Forget the stereotype of teen-age boys tuning up car motors in their garages, customizing a chassis and building a Lamborghini out of spare parts. Our sons are not good with cars. They barely know where to insert the key.
When they buy a secondhand car, they always get the one formerly driven in a car chase by Starsky and Hutch, Rockford, Clint Eastwood or James Bond. The uniqueness of these clunkers is twofold. One, there were only two of them manufactured, so parts are not available, and two, anyone with an ounce of sense would not buy them in the first place.Within weeks after they have purchased the vehicle, reality sets in. They will never be able to support this car and a wife at the same time. They can never plan children, take a vacation, afford a graduate degree, buy retail, get sick or eat out. The upkeep of this car will take all of their money and their energies to keep it running. The decision is made to unload it.
First, they sit around the kitchen table composing an "eye-catching" ad. This becomes the catalyst for one of the strangest tribal rituals in America today . . . the Used Car Dance.
Now comes the weird part. The first day the ad appears, there will be 200 phone calls from people who want to know everything about it. They will take down the address and tell you they will be right out to look at it. Some will even say, "Don't sell it until I've seen it."

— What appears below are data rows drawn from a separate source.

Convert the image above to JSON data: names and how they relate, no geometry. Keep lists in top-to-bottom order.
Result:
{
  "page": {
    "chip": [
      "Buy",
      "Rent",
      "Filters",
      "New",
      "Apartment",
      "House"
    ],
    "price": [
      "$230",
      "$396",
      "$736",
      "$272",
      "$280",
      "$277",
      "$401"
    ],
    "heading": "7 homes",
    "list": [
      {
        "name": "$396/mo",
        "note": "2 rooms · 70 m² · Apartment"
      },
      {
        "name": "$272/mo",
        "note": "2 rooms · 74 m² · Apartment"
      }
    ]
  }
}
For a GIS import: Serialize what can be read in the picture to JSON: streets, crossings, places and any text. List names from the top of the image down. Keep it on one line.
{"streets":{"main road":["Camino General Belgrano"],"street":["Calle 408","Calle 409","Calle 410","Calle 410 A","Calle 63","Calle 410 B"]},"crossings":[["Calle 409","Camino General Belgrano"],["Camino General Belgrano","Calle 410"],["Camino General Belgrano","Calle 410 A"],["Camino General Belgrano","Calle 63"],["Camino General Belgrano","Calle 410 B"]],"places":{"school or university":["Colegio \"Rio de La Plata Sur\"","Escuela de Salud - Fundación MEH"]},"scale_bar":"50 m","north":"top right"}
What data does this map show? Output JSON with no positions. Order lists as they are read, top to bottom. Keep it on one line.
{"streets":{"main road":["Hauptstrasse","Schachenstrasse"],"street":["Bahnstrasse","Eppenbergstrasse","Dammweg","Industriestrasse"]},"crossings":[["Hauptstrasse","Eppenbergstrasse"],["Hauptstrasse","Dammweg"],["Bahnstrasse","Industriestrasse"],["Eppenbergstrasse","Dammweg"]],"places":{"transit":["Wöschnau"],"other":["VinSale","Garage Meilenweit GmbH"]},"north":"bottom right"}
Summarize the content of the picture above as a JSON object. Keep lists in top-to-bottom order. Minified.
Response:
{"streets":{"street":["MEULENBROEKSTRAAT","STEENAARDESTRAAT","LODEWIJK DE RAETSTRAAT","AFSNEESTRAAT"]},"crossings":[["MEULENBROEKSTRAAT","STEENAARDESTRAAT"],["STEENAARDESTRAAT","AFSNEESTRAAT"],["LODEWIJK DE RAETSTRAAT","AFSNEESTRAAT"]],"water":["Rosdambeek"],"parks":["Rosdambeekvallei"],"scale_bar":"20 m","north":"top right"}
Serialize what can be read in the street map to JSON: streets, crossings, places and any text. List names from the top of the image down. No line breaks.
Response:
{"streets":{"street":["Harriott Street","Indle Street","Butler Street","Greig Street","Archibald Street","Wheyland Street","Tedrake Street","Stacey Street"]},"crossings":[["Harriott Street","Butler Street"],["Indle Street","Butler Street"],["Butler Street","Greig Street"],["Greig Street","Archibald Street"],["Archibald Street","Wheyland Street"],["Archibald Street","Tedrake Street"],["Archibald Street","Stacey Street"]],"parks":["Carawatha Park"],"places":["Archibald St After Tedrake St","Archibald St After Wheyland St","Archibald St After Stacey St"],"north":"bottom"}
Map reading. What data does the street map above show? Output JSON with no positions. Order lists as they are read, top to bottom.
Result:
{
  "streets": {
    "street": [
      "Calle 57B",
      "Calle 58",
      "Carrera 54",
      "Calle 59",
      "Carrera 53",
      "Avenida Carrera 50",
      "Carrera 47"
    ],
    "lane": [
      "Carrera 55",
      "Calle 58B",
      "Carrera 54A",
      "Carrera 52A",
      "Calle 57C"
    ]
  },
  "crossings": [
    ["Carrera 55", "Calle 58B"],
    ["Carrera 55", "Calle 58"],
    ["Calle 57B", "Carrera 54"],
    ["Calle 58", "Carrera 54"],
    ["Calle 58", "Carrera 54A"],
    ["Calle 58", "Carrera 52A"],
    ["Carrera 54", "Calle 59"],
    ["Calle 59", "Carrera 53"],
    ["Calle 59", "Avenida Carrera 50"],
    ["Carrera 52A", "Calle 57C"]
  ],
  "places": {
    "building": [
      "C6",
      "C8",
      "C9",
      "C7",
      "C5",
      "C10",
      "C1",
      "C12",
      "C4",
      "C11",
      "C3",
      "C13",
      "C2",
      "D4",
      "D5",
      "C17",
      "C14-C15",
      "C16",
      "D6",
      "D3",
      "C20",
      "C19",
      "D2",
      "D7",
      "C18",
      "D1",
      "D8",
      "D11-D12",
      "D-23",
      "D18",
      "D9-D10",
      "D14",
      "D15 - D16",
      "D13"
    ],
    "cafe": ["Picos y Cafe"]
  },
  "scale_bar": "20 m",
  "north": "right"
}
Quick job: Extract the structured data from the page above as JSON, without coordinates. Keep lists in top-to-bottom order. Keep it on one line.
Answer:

No one will show up. I don't know why this is so, but there is an entire generation of young people who do nothing but read car ads and pass the time by calling about them. They do not want to buy a car. They don't need a car. It's just part of the dance.
Cars are usually bought at a traffic light when one guy will eyeball yours and yell, "You wanna sell it?" At the next traffic light, if both cars are stopped again on red, the other driver will answer, "Maybe." If it's destined to be, there will be a third stoplight and a deal is made. If not, hey, there's always the ads.
If a buyer sells his car, he is depressed because he made a bad decision to sell. If he doesn't sell, he is still depressed because he knows something else will fall off or die before the week is over.
A couple of days ago our son picked up the paper and read, "Classic foreign sports car, mint condition, must sacrifice."
"I'm going to call on this one," he said.
"It's the ad you put in for your own car," I said.
"I wasn't going to buy it," he said. "I just wanted to see if I was willing to come down on the price."